With the Tribunal partly allowing the appeal, while setting aside the impugned order and remanding the matter to the adjudicating authority to pass a fresh adjudication, a coram comprising of Mr Ramesh Nair, the Member (Judicial) and Mr Raju, the Member (Technical) observed :“Merely because a penalty under Section 78 has been imposed for the earlier period, no penalty can be imposed for any subsequent period, is a misplaced notion.”

Payment of Excise Duty on Clearances for which demand was raised: CESTAT deletes demand under Rule 6(3)(i) of CCR  (Posco Poggenamp Electrical Steel Pvt Limited vs Commissioner of Central Excise & ST, 2023 TAXSCAN (CESTAT) 180)

The Ahmedabad Bench of the Customs, Excise and Service Tax Appellate Tribunal (CESTAT), has recently, in an appeal filed before it, deleted the demand under Rule 6(3)(i) of Cenvat Credit Rules(CCR), 2004.

Hearing the submissions of the appellant’s counsel, the Tribunal of Ramesh Nair, the Judicial Member observed: “The appellant has paid the excise duty/ Cenvat on the clearances on which the demand was raised in the present case. With these details, there was no difficulty to the Adjudicating Authority as well as the appellate authority to arrive at the conclusion that there is no case of demand under Rule 6(3)(i) of Cenvat Credit Rules, 2004.”

Triumph India Software failed to pay Service Tax demand due to Financial Difficulties: CESTAT Reduces Penalty (M/s. Triumph India Software Services Pvt Ltd vs Commissioner of Central Tax, 2023 TAXSCAN (CESTAT) 190)

The Bangalore bench of the Customs, Excise & Service Tax Appellate Tribunal (CESTAT), has recently in an appeal filed before it, reduced the penalty of Triumph India Software, since it failed to pay service tax demand due to financial difficulties.

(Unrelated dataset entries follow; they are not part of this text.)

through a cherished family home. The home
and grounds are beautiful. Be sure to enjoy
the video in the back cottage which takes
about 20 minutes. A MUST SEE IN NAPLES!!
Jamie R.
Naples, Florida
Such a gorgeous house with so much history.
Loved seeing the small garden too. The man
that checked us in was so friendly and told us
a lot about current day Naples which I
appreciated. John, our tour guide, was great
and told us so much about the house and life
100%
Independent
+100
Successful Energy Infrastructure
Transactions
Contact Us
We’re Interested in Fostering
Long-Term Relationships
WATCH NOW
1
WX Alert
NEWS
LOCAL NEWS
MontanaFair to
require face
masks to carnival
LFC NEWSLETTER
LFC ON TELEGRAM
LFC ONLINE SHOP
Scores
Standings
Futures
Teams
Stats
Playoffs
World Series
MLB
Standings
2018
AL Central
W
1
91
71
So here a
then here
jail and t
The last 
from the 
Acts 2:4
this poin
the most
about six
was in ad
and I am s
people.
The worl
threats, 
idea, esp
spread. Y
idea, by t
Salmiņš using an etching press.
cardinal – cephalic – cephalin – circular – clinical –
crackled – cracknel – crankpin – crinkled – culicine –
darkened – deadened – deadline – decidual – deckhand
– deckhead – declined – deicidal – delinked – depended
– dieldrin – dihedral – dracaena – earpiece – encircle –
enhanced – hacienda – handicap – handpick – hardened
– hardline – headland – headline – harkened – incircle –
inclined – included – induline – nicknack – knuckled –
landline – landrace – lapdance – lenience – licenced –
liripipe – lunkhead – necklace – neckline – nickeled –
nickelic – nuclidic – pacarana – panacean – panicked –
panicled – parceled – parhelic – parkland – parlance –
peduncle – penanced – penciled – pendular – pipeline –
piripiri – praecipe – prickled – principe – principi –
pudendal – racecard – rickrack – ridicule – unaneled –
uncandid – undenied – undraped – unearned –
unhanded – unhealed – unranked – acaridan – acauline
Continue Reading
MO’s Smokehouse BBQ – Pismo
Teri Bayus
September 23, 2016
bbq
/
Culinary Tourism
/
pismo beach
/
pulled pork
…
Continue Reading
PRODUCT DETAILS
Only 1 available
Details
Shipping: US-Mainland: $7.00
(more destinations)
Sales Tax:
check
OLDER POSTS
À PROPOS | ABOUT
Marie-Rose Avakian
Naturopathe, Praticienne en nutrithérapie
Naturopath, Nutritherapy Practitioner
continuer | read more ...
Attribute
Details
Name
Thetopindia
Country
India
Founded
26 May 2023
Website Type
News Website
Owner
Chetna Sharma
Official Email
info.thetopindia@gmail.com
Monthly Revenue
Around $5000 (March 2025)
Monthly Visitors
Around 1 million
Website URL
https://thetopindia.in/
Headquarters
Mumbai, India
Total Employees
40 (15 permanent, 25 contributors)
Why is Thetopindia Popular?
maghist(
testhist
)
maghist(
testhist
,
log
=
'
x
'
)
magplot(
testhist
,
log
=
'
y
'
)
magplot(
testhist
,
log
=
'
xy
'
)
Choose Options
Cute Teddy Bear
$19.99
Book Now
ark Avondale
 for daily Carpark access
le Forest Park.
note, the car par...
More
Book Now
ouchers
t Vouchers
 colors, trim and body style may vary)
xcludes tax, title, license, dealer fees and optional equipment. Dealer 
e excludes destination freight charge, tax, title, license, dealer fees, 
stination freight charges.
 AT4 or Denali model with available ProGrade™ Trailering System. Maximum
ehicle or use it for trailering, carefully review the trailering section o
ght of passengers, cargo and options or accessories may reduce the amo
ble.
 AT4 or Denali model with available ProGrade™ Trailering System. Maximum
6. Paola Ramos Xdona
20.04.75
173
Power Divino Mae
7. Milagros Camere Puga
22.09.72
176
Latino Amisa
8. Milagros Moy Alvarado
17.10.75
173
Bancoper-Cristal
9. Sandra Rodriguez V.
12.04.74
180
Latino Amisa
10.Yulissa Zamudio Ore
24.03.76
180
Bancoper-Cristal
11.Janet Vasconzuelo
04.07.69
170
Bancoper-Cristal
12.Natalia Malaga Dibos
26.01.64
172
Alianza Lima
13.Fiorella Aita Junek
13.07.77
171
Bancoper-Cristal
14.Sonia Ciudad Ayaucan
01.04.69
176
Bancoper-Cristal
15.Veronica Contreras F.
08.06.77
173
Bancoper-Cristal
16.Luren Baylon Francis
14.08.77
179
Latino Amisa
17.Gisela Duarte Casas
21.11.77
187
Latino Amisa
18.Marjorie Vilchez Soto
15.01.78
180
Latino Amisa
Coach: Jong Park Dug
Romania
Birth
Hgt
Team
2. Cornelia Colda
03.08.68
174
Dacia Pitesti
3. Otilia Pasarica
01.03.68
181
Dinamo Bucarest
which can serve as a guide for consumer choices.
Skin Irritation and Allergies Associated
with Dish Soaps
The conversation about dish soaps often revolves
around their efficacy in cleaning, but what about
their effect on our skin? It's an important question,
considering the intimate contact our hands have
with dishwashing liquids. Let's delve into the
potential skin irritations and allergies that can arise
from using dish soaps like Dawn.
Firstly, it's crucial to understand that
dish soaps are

With the appellant submitting that it no longer exists and that the Resolution Professional Mr Venkata Subbarao Kalva was appointed as Official Liquidator, the Coram comprising of Mr P A Augustian, the Member Judicial, after considering the records and submissions, reduced the penalty imposed on the appellant Smt. Usha Mohan, Managing Director of Triumph India Software Services Pvt. Ltd, from Rs. 50,000/- to Rs.10,000/.